Costituzione difesa a giorni alterni: referendum, ANM e il rischio di interpretazioni selettive
Dalla vittoria del No al ruolo dell’ANM fino alle critiche sul rapporto tra Parlamento italiano ed Europa: un’analisi sul rischio di una Costituzione usata a intermittenza
Referendum, ANM e il confine tra i poteri
Hanno votato No dicendo di voler difendere la Costituzione. È questa la narrazione che ha accompagnato l’esito referendario: il rifiuto della riforma come atto di tutela della Carta.

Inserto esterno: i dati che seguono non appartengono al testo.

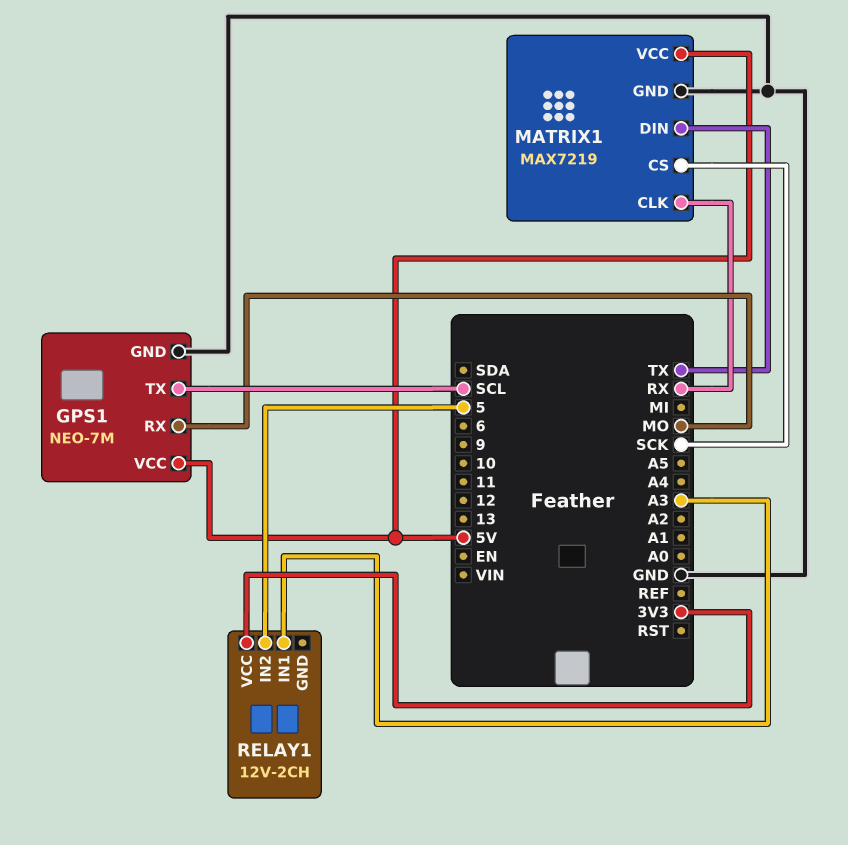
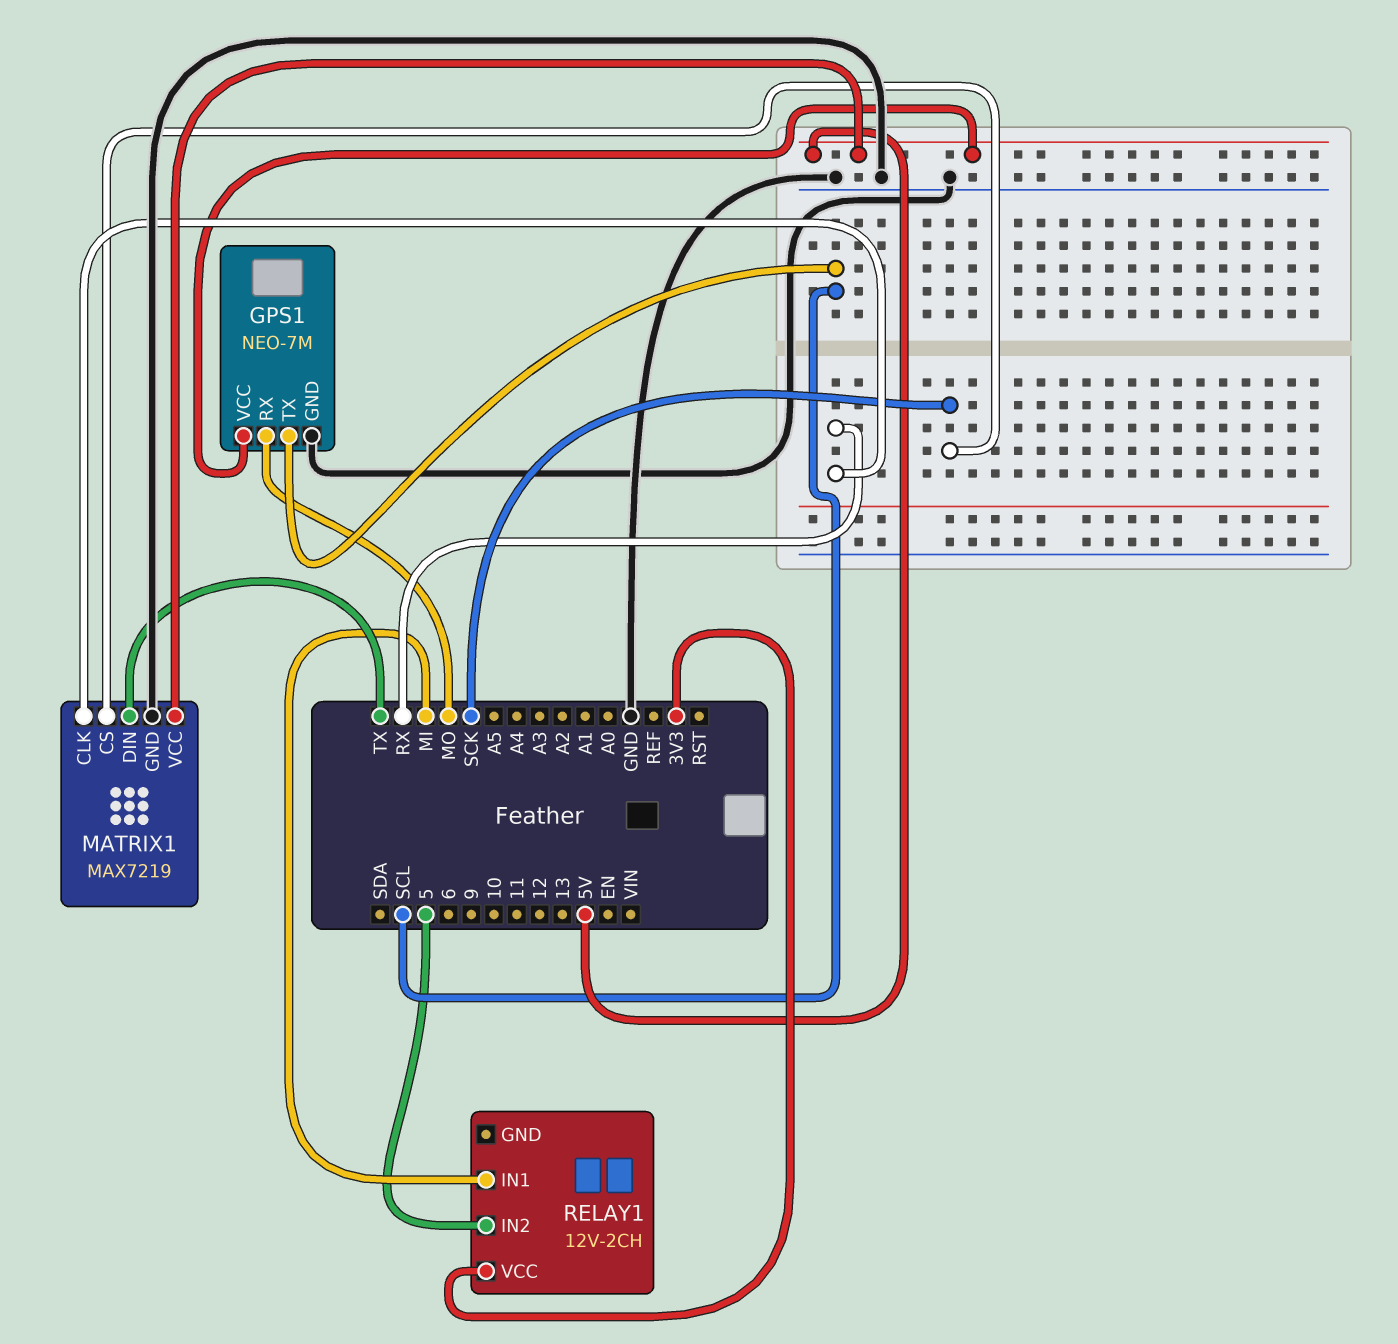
RELAY1 pin IN1: A3 -> MI

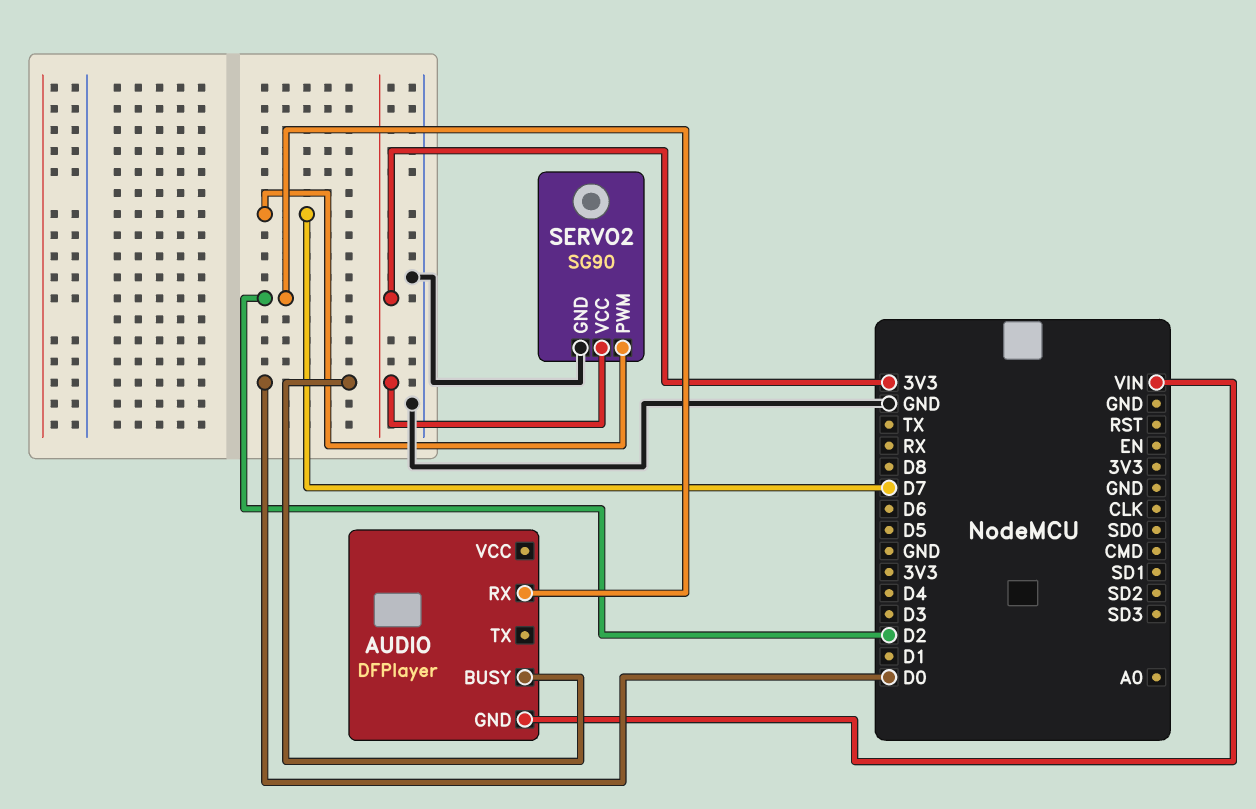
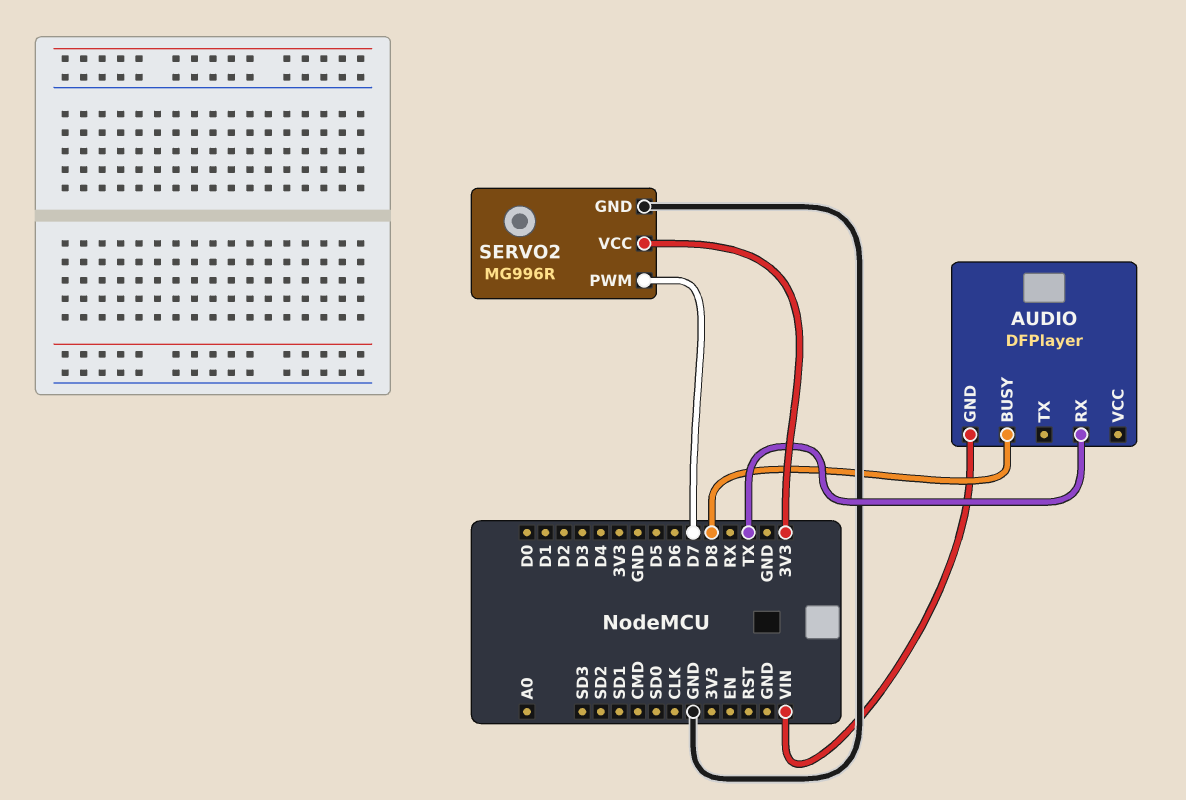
AUDIO pin BUSY: D0 -> D8
AUDIO pin RX: D2 -> TX
SERVO2: SG90 -> MG996R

Ma è proprio qui che emerge la contraddizione.
Perché tra i protagonisti di quella campagna c’è stata anche l’Associazione Nazionale Magistrati, che si è schierata apertamente per il No. Una scelta politica, esplicita, che rende difficile sostenere che si trattasse soltanto di una difesa neutrale dei principi costituzionali.
E infatti, subito dopo, arriva la proposta di “collaborare” alle riforme. Ma il punto resta: il Parlamento non deve concordare le leggi con la magistratura. Il potere legislativo appartiene al Parlamento, e solo al Parlamento.
Quando questo confine si fa incerto, anche la Costituzione rischia di diventare uno strumento flessibile, da interpretare a seconda delle esigenze.
Europa, abuso d’ufficio e le incoerenze
Sul piano europeo, il dibattito si concentra sulle direttive relative al reato di abuso d’ufficio: così tuona Luigi Bobbio, magistrato e già senatore:
“Il Parlamento europeo impartisce una direttiva per la quale tutti gli Stati membri devono prevedere nei loro ordinamenti il delitto di abuso di ufficio, come uno degli strumenti normativi necessari a contrastare la corruzione. La direttiva, quindi, in primis, non è diretta contro la recente soppressione nell’ordinamento italiano del delitto di abuso di ufficio ma impartisce un comando generale e astratto a tutti gli Stati membri della UE. Ciò, ovviamente, non comporta che l’Italia debba reintrodurre il vecchio abuso di ufficio nel testo previgente ma che il nostro Parlamento approvi una nuova normativa nel rispetto dei parametri europei.”
Il significato è chiaro: l’Europa fissa obiettivi generali, ma spetta al Parlamento italiano scegliere come adeguarsi.
La critica di Bobbio si estende alle incoerenze percepite nel trattamento di alcuni temi giuridici:
“Ma che, al fondo, quale obiettivo mascherato, vi sia anche quello di prendere le distanze e attaccare il governo italiano conservatore, è dimostrato dal fatto che la stessa UE, da decenni, non abbia nulla da ridire sulla introduzione giudiziaria, senza alcuna previsione normativa, del cosiddetto ‘concorso esterno in associazione mafiosa’ che non è nemmeno possibile definire delitto perché non recepito in un testo di legge adottato dal solo titolare del potere legislativo, ossia dal Parlamento, e che, proprio per questo, è lordato dallo stigma della violazione del principio costituzionale della riserva di legge e di quello di tassatività.”
La questione chiave resta la coerenza: se si invoca il rispetto della Costituzione, questo deve valere sempre, non solo quando conviene.
Infine:
“Un Parlamento europeo che, quindi, continua a muoversi in una logica di prevaricazione e pregiudizio politico.”
Il nodo centrale è la stessa Costituzione italiana: difesa o strumento da usare a intermittenza?
Una Carta usata a intermittenza
Se la Costituzione viene invocata per bloccare riforme ma interpretata elasticamente per altri poteri, il problema non è la Carta in sé, ma il modo in cui viene utilizzata.
Più che una garanzia, diventa uno strumento da brandire. A giorni alterni.